Персефоний хлопнул ладонью по косяку:
– Вы-то ладно, у вас дуэль была на уме, а вот я должен был сообразить. Но, кажется, все обошлось?
– Несомненно, Вереду выручил Переплет: спрятал магическую зверушку в каком-нибудь тайнике или еще что-то придумал.
– Слава богу, а то и впрямь некрасиво получилось бы. Ах я растяпа…
– Брось наговаривать на себя, Персефоний, у тебя голова была занята не меньше моей, – отмахнулся Сударый, яростно пыхтя трубкой. – Но хотя бы сообразить, что Вереде грозят неприятности, я мог! Хотя бы извиниться… Так нет же, мне интереснее было слушать извинения Немудрящева и предвкушать извинения Пискунова-Модного…
– Я тоже хорош. Однако самобичевание нам не поможет, да и снимки сами собой не проявятся.
– Да, конечно. И все-таки…
– И все-таки нас ждет работа.
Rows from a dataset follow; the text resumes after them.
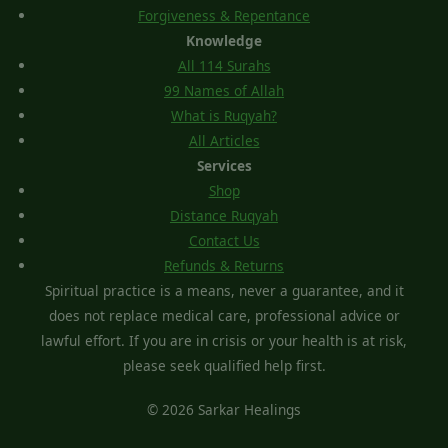
Forgiveness & Repentance
Knowledge
All 114 Surahs
99 Names of Allah
What is Ruqyah?
All Articles
Services
Shop
Distance Ruqyah
Contact Us
Refunds & Returns
Spiritual practice is a means, never a guarantee, and it
does not replace medical care, professional advice or
lawful effort. If you are in crisis or your health is at risk,
please seek qualified help first.
© 2026 Sarkar Healings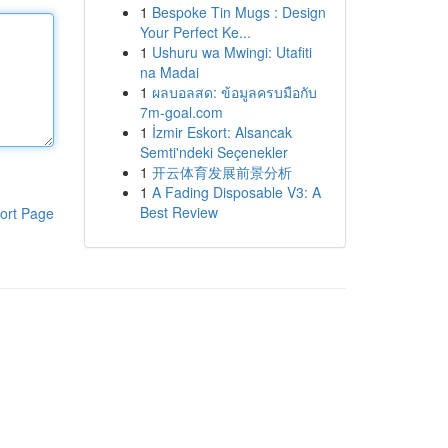
1
Bespoke Tin Mugs : Design
Your Perfect Ke...
1
Ushuru wa Mwingi: Utafiti
na Madai
1
ผลบอลสด: ข้อมูลครบมือกับ
7m-goal.com
1
İzmir Eskort: Alsancak
Semti'ndeki Seçenekler
1
开云体育发展前景分析
1
A Fading Disposable V3: A
Best Review
ort Page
К тому же есть ведь один простой и действенный способ восстановить душевное равновесие.
– Какой?
– Завтра утром первым делом извинимся перед Вередой и поблагодарим Переплета. По-моему, не самый плохой выход.
К полуночи у Сударого началась сильнейшая мигрень, которую не уняли ни патентованные капли, ни массаж висков, однако прекращать работу он не хотел: пластины до завтра ждать не будут. Работая в четыре руки, они с Персефонием перемещали снимки из одной емкости в другую, проявляли, очищали, просушивали…
– Не пропадать же оптосессии, – периодически говорил Сударый, неизвестно кого убеждая.
Персефоний качал головой:
– Освещение все же не студийное…
– Это придает реалистичности.
– Четвертый снимок передержан. Глядите – движения в начале и в конце цикла накладываются друг на друга.
– Извини, не вижу, – сказал Сударый, потирая ноющие глаза.
Персефоний вложил снимок в приемный лоток светокопировальной машины, растянул холст и спроецировал на него укрупненное изображение.
– Вот, вот! Рапиры двоятся, а тут, где вы отходите, кажется, будто вместо вас три или четыре призрака.
– Да, действительно… однако погрешность невелика – если печатать копии на бумаге, ничего этого заметно не будет.
– Да кому эти снимки нужны, чтобы печатать их, Непеняй Зазеркальевич?